# [ABOUT THIS TASK]
Word for word, copy out the entries below, but not the pictures in them.

# [RECORDS SUPPLIED]
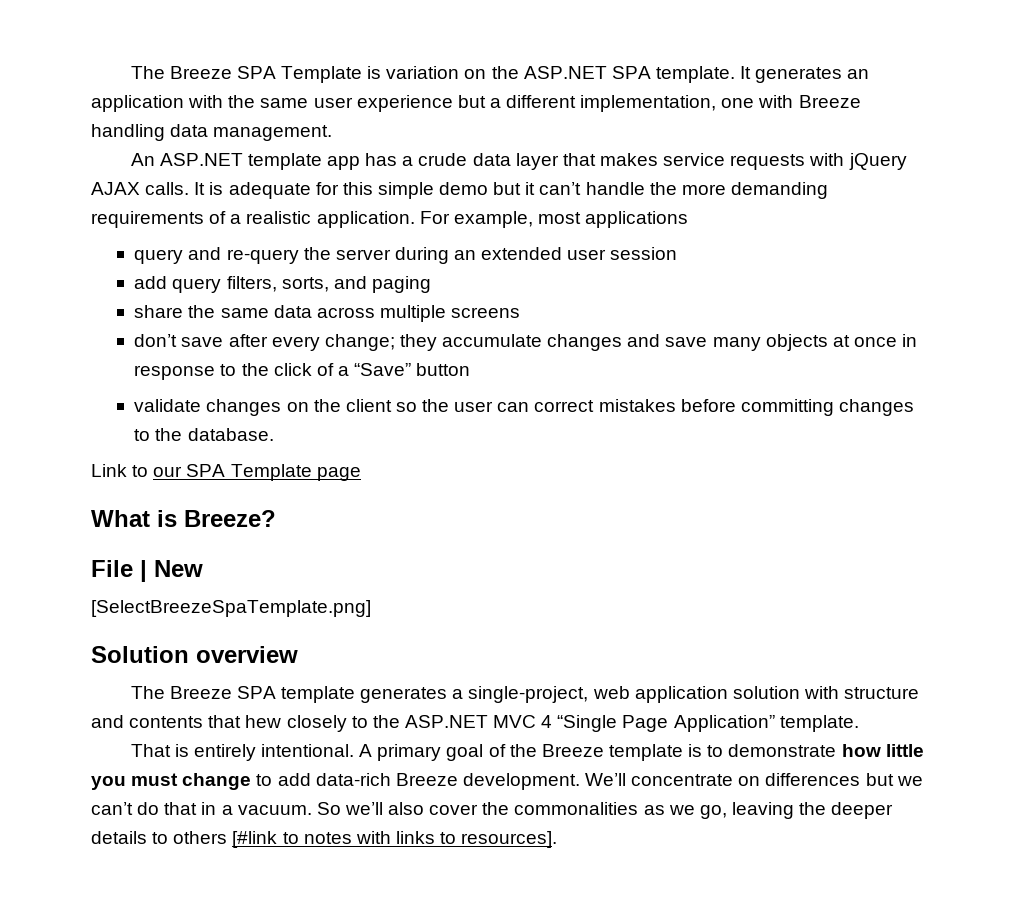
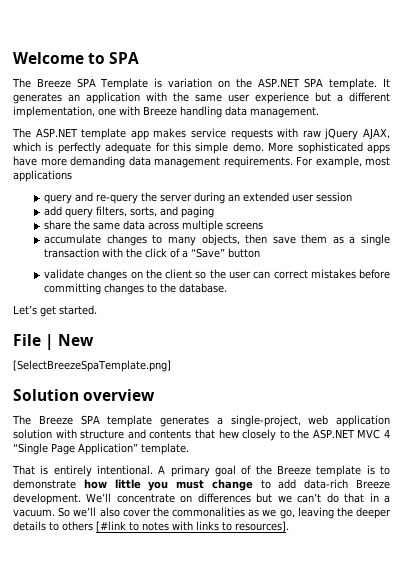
(130, 72) none -> [13,52,140,64] Welcome to SPA //
[130,153,155,166] An -> [12,128,31,138] The
[365,153,907,170] [91,182,828,199] [91,211,415,228] has a crude data layer that makes service requests with jQuery AJAX calls. It is adequate for this simple demo but it can’t handle the more demanding requirements of a realistic application. -> [153,128,390,140] [13,142,390,154] [13,156,293,168] makes service requests with raw jQuery AJAX, which is perfectly adequate for this simple demo. More sophisticated apps have more demanding data management requirements.
[134,334,918,351] [134,364,237,380] don’t save after every change; they accumulate changes and save many objects at once in response to -> [44,234,390,246] [44,248,124,258] accumulate changes to many objects, then save them as a single transaction with
[91,464,361,481] [91,510,276,527] Link to our SPA Template page // What is Breeze? -> [13,305,97,317] Let’s get started.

# [THE ANSWER]
(130, 72) none -> [13,52,140,64] Welcome to SPA //
[130,153,155,166] An -> [12,128,31,138] The
[365,153,907,170] [91,182,828,199] [91,211,415,228] has a crude data layer that makes service requests with jQuery AJAX calls. It is adequate for this simple demo but it can’t handle the more demanding requirements of a realistic application. -> [153,128,390,140] [13,142,390,154] [13,156,293,168] makes service requests with raw jQuery AJAX, which is perfectly adequate for this simple demo. More sophisticated apps have more demanding data management requirements.
[134,334,918,351] [134,364,237,380] don’t save after every change; they accumulate changes and save many objects at once in response to -> [44,234,390,246] [44,248,124,258] accumulate changes to many objects, then save them as a single transaction with
[91,464,361,481] [91,510,276,527] Link to our SPA Template page // What is Breeze? -> [13,305,97,317] Let’s get started.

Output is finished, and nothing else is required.